Task goal: Collect all lines from the records below that include the word "adataimat".

Dataset extract:
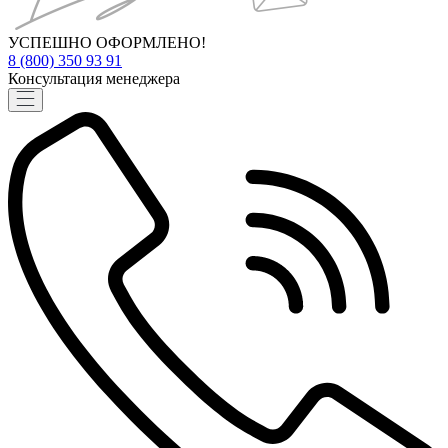
УСПЕШНО ОФОРМЛЕНО!
8 (800) 350 93 91
Консультация менеджера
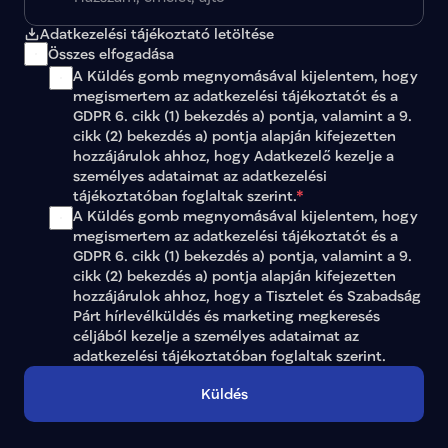
Adatkezelési tájékoztató letöltése
Összes elfogadása
A Küldés gomb megnyomásával kijelentem, hogy 
megismertem az 
adatkezelési tájékoztatót
 és a 
GDPR 6. cikk (1) bekezdés a) pontja, valamint a 9. 
cikk (2) bekezdés a) pontja alapján kifejezetten 
hozzájárulok ahhoz, hogy Adatkezelő kezelje a 
személyes adataimat az 
adatkezelési 
tájékoztatóban
 foglaltak szerint.
*
A Küldés gomb megnyomásával kijelentem, hogy 
megismertem az adatkezelési tájékoztatót és a 
GDPR 6. cikk (1) bekezdés a) pontja, valamint a 9. 
cikk (2) bekezdés a) pontja alapján kifejezetten 
hozzájárulok ahhoz, hogy a Tisztelet és Szabadság 
Párt hírlevélküldés és marketing megkeresés 
céljából kezelje a személyes adataimat az 
adatkezelési tájékoztatóban
 foglaltak szerint.
Küldés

Reply:
személyes adataimat az 
céljából kezelje a személyes adataimat az 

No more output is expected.